本文抜粋:
══════════════════════════════
本発明は、複合樹脂組成物及び熱放散性に優れた成形体に関する。
近年、エレクトロニクス分野や、自動車産業分野において、製品の省エネルギー化や小型化のために、材料の熱放散性や軽量化に関する研究が盛んに行われている。
熱放散性に優れている代表的な材料として、金属材料が挙げられる。金属材料は、展性、延性を有しており、電気伝導性、熱伝導性、耐熱性、剛性などの強度に優れているため、構造材料などの建材用途や、電気・電子部品などの電子工業用途など幅広く用いられている。しかし、その反面、溶融や切削などによる成形加工法を用いるため、金属を溶融させるエネルギーが大きいことによる環境への負荷や、切削性が比較的悪いことによるコスト高、比重が大きいことによる重量の増加、酸化による錆の発生、振動吸収性が低いこと、塑性変形による形状維持ができないことなどの短所もある。
══════════════════════════════
処理対象データ:
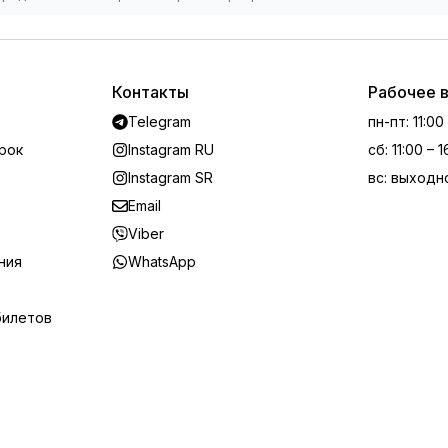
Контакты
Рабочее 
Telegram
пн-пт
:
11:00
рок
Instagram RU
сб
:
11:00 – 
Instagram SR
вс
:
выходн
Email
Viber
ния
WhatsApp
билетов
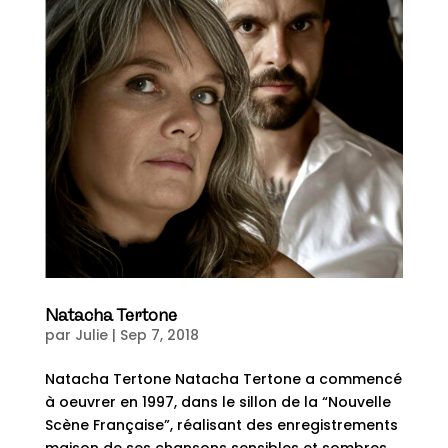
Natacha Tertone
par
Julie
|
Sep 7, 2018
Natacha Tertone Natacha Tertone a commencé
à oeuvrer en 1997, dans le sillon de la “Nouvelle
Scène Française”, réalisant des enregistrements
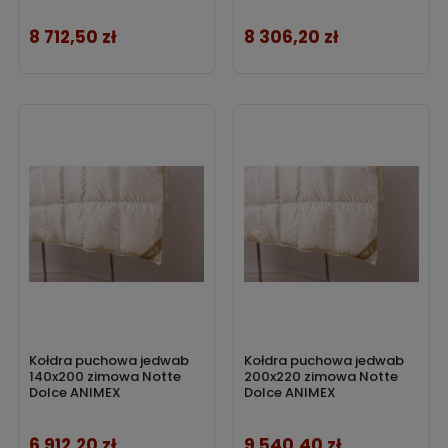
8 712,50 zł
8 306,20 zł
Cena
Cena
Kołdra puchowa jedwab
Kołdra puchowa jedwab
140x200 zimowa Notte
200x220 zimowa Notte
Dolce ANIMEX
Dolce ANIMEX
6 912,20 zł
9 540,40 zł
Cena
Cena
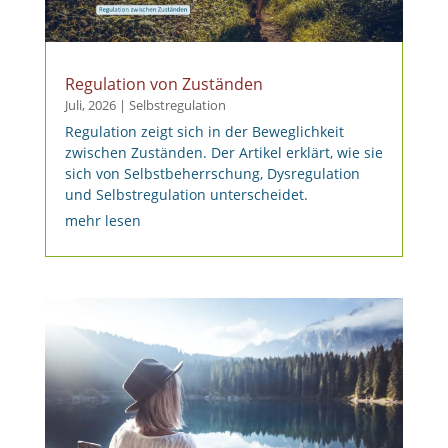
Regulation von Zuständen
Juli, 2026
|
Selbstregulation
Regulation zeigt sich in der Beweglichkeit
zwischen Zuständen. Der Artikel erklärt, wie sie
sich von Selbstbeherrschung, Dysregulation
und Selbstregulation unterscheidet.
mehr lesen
══════════════════════════════
作業項目 1: 本文抜粋のうち、「熱放散性に優れている代表的な」から「きないことなどの短所もある。」までの部分を一字も変えずに出力してください。
作業項目 2: 処理対象データの行の先頭から「réalisant des enregistrements」を含む行までについて、「Telegram」を「Signal」に置き換えた更新版を示してください。それ以外は変えず、その範囲の行だけを書き、画像は含めないでください。
これらの行は本文抜粋とは関係がありません。

作業の回答 1:
熱放散性に優れている代表的な材料として、金属材料が挙げられる。金属材料は、展性、延性を有しており、電気伝導性、熱伝導性、耐熱性、剛性などの強度に優れているため、構造材料などの建材用途や、電気・電子部品などの電子工業用途など幅広く用いられている。しかし、その反面、溶融や切削などによる成形加工法を用いるため、金属を溶融させるエネルギーが大きいことによる環境への負荷や、切削性が比較的悪いことによるコスト高、比重が大きいことによる重量の増加、酸化による錆の発生、振動吸収性が低いこと、塑性変形による形状維持ができないことなどの短所もある。

作業の回答 2:
Контакты
Рабочее 
Signal
пн-пт
:
11:00
рок
Instagram RU
сб
:
11:00 – 
Instagram SR
вс
:
выходн
Email
Viber
ния
WhatsApp
билетов
Natacha Tertone
par
Julie
|
Sep 7, 2018
Natacha Tertone Natacha Tertone a commencé
à oeuvrer en 1997, dans le sillon de la “Nouvelle
Scène Française”, réalisant des enregistrements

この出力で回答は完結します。